You may recall my blog on Hamlet that I put up before the HSC module examination. Anyone reading this blog before hand would have been well prepared.
On the complex nature of life’s journey and it’s enduring relevance.
The complex nature of life’s journey is a key idea which runs right through Harwood’s anthology. Any student, who attended my workshop, would have been well prepared.
A consideration of what you thought and think is complex about life’s journey may have included- the loss of innocence, the ephemeral nature of life itself, the importance of memory, grief and love. All of these ideas bring forth enduring relevance.
The specifying of a particular poem is an excellent way for examiners to catch- out students who have not prepared adequately. Like any close study of text – all poems in an anthology are relevant to study.
Perhaps the time has come for students to return to a study of their texts and familiarise themselves with the beauty of the text and it’s detail rather than trying to predict questions that are now thankfully impossible to prepare for.

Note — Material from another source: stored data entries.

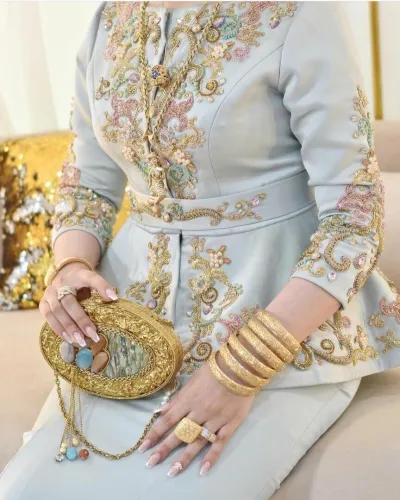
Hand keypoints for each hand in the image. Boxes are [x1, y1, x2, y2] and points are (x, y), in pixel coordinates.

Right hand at [39, 263, 116, 345]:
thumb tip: (113, 300)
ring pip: (57, 312)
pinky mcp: (43, 302)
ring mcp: (50, 292)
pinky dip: (58, 329)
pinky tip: (68, 339)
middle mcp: (62, 283)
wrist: (65, 275)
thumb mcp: (93, 282)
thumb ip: (101, 289)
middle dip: (81, 320)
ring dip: (69, 328)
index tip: (113, 298)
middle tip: (93, 335)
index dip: (102, 287)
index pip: (91, 278)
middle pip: (69, 302)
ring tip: (80, 341)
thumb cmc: (83, 283)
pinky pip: (48, 316)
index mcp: (79, 275)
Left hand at [139, 360, 254, 476]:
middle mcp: (199, 412)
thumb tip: (160, 411)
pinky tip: (203, 469)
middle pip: (180, 433)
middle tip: (151, 463)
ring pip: (197, 441)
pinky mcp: (230, 424)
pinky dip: (211, 456)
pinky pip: (219, 443)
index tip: (143, 447)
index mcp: (188, 400)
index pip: (168, 420)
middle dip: (164, 449)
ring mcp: (215, 420)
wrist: (240, 368)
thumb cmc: (214, 371)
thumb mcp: (192, 380)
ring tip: (173, 471)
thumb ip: (178, 398)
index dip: (155, 434)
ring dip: (185, 457)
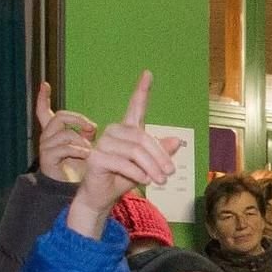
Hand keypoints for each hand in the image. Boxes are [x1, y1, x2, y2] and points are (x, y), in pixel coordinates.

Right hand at [34, 81, 95, 184]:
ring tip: (91, 149)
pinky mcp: (48, 159)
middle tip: (92, 129)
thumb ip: (85, 135)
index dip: (43, 98)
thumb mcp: (84, 147)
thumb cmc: (79, 169)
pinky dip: (77, 150)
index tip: (45, 84)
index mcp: (53, 132)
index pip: (44, 111)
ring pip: (63, 132)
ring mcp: (46, 147)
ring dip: (80, 138)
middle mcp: (47, 137)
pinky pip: (63, 147)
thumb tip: (92, 128)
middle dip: (78, 119)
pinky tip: (86, 155)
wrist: (73, 192)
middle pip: (60, 117)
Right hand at [64, 71, 181, 240]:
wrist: (101, 197)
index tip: (148, 74)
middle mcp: (113, 131)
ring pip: (135, 151)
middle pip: (142, 138)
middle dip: (160, 157)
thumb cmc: (122, 180)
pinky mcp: (95, 157)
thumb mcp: (147, 167)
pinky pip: (123, 163)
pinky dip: (137, 173)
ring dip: (151, 168)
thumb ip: (160, 154)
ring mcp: (102, 143)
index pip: (135, 107)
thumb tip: (176, 141)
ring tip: (160, 181)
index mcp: (126, 130)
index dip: (142, 90)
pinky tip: (145, 181)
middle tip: (170, 174)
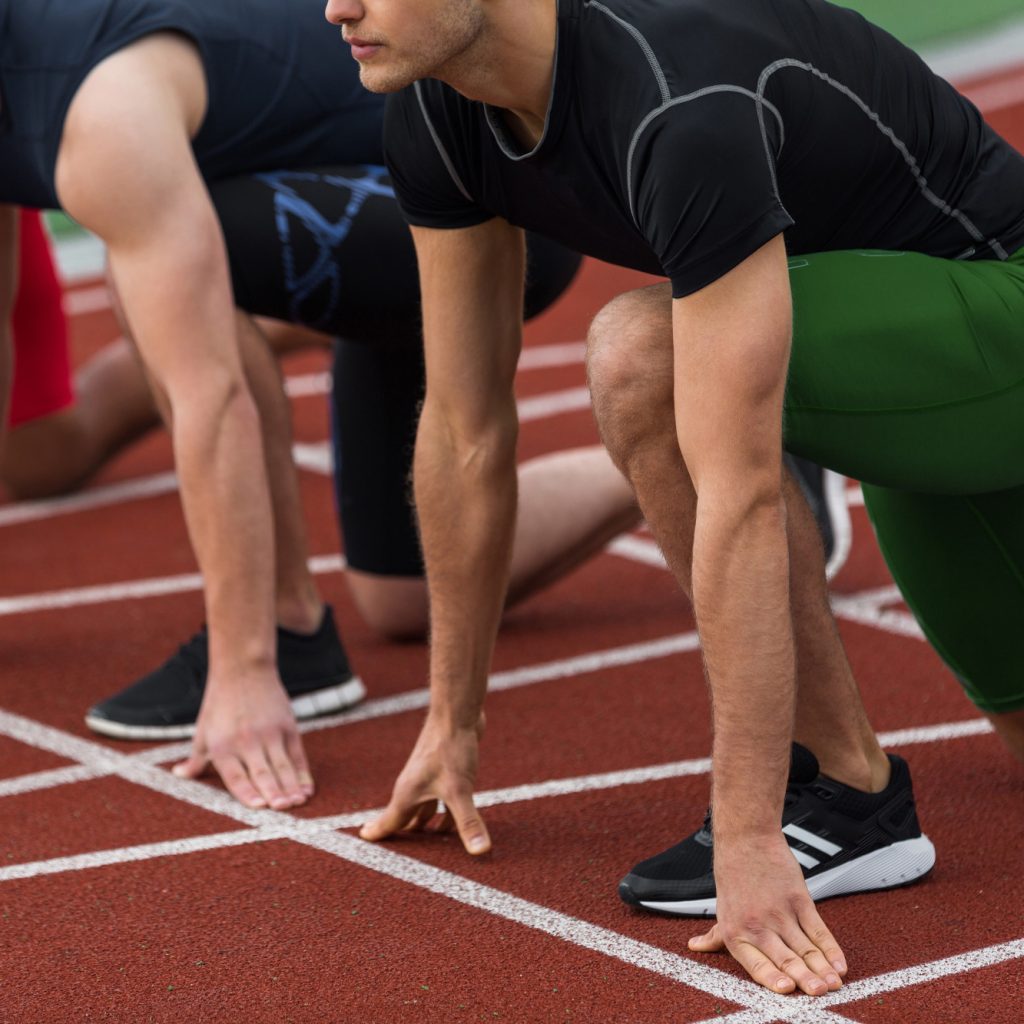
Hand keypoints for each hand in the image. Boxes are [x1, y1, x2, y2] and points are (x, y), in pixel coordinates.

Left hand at [173, 668, 313, 809]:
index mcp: (223, 746)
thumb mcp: (203, 730)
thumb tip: (180, 775)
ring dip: (291, 786)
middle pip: (263, 772)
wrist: (243, 669)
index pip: (236, 775)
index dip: (248, 792)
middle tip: (283, 809)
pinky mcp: (288, 726)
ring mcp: (270, 733)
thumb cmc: (219, 703)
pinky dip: (302, 774)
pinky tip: (306, 789)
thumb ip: (195, 758)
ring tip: (297, 803)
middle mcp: (247, 741)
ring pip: (283, 766)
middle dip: (274, 793)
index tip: (259, 807)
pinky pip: (297, 755)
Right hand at [361, 713, 489, 854]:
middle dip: (403, 837)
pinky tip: (454, 821)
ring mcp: (428, 777)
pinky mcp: (444, 770)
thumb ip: (468, 822)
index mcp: (408, 794)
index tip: (363, 841)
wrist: (457, 713)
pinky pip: (439, 798)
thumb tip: (480, 851)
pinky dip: (443, 814)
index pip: (389, 821)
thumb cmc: (450, 748)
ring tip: (432, 848)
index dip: (377, 834)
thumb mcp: (460, 790)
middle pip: (405, 818)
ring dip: (427, 826)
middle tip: (398, 856)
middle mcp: (414, 786)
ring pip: (424, 809)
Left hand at [689, 832, 846, 995]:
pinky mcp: (798, 898)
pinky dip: (831, 948)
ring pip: (805, 948)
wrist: (746, 838)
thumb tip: (695, 947)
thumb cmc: (733, 875)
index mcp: (736, 933)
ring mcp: (780, 912)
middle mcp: (758, 925)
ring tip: (833, 985)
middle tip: (819, 992)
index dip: (772, 979)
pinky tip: (839, 964)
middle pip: (786, 959)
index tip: (787, 990)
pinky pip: (818, 929)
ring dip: (822, 968)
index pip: (755, 965)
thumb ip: (714, 935)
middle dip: (806, 980)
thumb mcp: (722, 909)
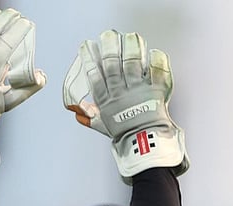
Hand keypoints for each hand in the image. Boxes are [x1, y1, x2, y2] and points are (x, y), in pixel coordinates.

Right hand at [63, 30, 187, 181]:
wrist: (147, 143)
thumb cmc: (125, 133)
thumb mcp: (104, 125)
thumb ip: (90, 117)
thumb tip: (76, 113)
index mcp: (106, 100)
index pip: (94, 75)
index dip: (89, 58)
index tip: (86, 44)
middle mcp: (120, 93)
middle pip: (112, 65)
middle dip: (109, 47)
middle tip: (108, 35)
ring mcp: (138, 91)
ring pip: (132, 64)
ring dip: (130, 48)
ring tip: (129, 37)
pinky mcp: (155, 91)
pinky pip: (156, 72)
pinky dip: (155, 61)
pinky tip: (152, 52)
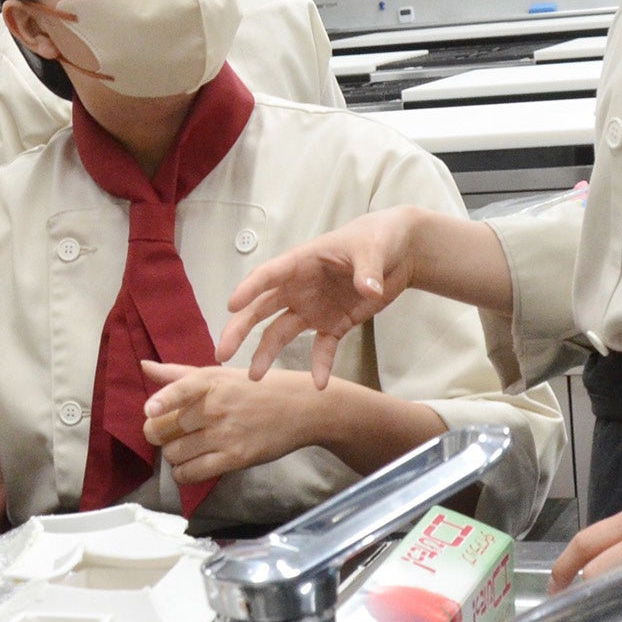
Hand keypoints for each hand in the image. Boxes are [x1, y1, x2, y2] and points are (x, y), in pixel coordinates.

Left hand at [138, 361, 323, 484]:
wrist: (299, 408)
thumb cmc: (254, 388)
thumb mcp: (219, 374)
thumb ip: (179, 375)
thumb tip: (144, 366)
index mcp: (210, 381)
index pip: (181, 389)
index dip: (162, 401)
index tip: (149, 410)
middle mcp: (216, 406)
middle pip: (165, 428)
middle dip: (159, 433)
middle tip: (169, 432)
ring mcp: (225, 434)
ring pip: (174, 453)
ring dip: (172, 454)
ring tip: (185, 446)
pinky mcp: (235, 458)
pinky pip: (192, 473)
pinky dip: (183, 472)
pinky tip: (190, 464)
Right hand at [215, 209, 418, 387]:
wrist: (399, 252)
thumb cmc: (377, 238)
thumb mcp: (372, 249)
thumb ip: (367, 270)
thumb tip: (368, 290)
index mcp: (302, 262)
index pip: (269, 275)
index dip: (249, 288)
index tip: (231, 305)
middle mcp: (300, 287)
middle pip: (262, 309)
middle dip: (240, 330)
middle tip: (222, 352)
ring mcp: (314, 308)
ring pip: (281, 332)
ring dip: (266, 352)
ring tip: (254, 376)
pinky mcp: (334, 324)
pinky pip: (321, 348)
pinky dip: (320, 365)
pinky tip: (320, 383)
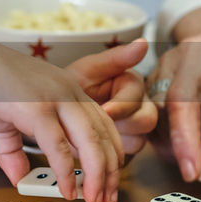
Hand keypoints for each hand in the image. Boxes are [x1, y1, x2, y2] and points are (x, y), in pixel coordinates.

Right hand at [0, 24, 124, 201]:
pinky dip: (65, 172)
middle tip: (108, 197)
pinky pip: (58, 147)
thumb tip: (18, 179)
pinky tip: (67, 190)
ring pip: (89, 141)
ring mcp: (54, 99)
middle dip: (110, 170)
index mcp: (68, 91)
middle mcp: (68, 93)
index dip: (110, 153)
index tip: (109, 179)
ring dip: (96, 175)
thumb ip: (14, 150)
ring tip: (93, 199)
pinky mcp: (36, 109)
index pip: (103, 124)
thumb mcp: (6, 121)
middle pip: (103, 135)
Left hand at [66, 39, 157, 157]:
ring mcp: (134, 130)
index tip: (105, 110)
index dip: (121, 105)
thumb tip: (143, 42)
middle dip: (121, 126)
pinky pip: (127, 158)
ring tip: (91, 135)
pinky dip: (110, 157)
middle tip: (96, 128)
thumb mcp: (87, 70)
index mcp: (132, 84)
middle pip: (147, 120)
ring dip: (115, 142)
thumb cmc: (70, 87)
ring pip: (138, 141)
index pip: (138, 96)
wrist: (53, 112)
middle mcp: (139, 107)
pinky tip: (95, 149)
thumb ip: (115, 58)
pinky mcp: (125, 149)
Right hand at [148, 6, 200, 180]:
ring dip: (171, 141)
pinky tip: (175, 151)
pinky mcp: (152, 74)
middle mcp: (194, 54)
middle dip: (185, 140)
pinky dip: (161, 134)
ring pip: (160, 106)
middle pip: (181, 99)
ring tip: (187, 165)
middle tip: (193, 173)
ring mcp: (168, 63)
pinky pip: (150, 109)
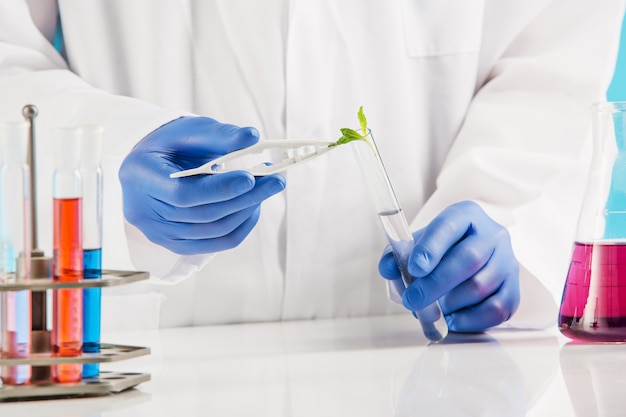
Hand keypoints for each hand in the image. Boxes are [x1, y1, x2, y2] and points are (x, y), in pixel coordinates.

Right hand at [119, 116, 285, 254]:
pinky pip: (215, 243)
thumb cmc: (171, 145)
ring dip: (245, 211)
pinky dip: (240, 226)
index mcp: (141, 176)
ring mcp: (158, 233)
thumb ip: (220, 135)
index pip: (182, 195)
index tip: (250, 177)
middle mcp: (144, 212)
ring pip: (212, 232)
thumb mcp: (190, 130)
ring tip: (266, 189)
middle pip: (202, 215)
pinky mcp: (175, 244)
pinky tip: (254, 207)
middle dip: (243, 198)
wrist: (152, 164)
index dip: (219, 189)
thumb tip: (253, 136)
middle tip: (275, 181)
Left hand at [378, 201, 519, 331]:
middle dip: (436, 283)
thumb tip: (387, 268)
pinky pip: (497, 309)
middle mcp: (492, 234)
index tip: (414, 268)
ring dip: (450, 303)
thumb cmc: (438, 253)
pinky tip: (451, 320)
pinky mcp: (514, 289)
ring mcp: (508, 261)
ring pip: (481, 286)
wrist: (467, 260)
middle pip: (469, 258)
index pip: (450, 225)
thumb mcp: (416, 245)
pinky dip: (470, 320)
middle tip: (412, 300)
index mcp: (466, 215)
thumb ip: (396, 255)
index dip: (432, 247)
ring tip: (432, 309)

The question is not a difficult one as it allows broadly for interpretation, which must be at the heart of any study on poetry.
On the complex nature of inspiration
Again like all the modules great emphasis has been placed on the student’s personal view. This is terrific, as I have waged a constant war to have students provide their opinion and forgo critical opinions until, they have determined their own.
This question would have enabled students to talk about Yeats’s love of the natural world in Wilde Swans at Coole, When you are Old as well as his more political poetry such as The Second Coming. In short the personal and public world of Yeats is filled with lamentation and a bitter- sweet mood, which permeate so much of his passion and the inspiration behind his poetry.
On the complex portrayal of family life
A good question but not too difficult as it really allowed students to consider the precarious nature of life, human vulnerability, the quest for meaning, tragedy and the myriad of life’s ups and downs. The enduring quality of the text should have been clear to see because of the profound way Winton injects the very souls of his characters into our hearts.
Board of Study Speeches
On the complex nature of national identity
I also liked this question very much as national identity is inseparable from historical and cultural context; and the texts reception in different contexts lies at the heart of all Module B questions.
Once again the board of studies ensured that there was “no rock left unturned”, and chose two of the set texts. Those students who studied all their speeches will have had a distinctive edge over those who tried to predict and pre- prepare answers. Please refer to my website on FAQ questions –I have written specifically on this matter.
History and Memory
The text that prevails is a function of power rather than truth.
The fiftieth Gate
The question was a probing one and forced students to consider history as part of a dominant discourse, which does not always reflect the individual truths of survivors. Students would have needed to understand the post -modern implications behind the nature of Historical fact and truth. The voiceless, the edited and the interrupted lives of those who have perished have too often been neglected. Any student who received this question was given the latitude to produce a compelling and meaningful discussion on the contribution of history and the importance of memory to all of our lives. . Please refer to my previous blog on how to achieve a band 6 under module C.
The version that prevails is a function of power rather than truth.
The power of representation and the difficulty in discerning truth lies at the core of this question and module. Students would have needed to explore how values and context are often inextricably linked to the power of representation by drawing on the nature of characterisation and linguistic devices In the words of Cicero “ men may construe things clean from the purpose of the things themselves “ the truth remains illusive and ultimately subject to the power of interpretation.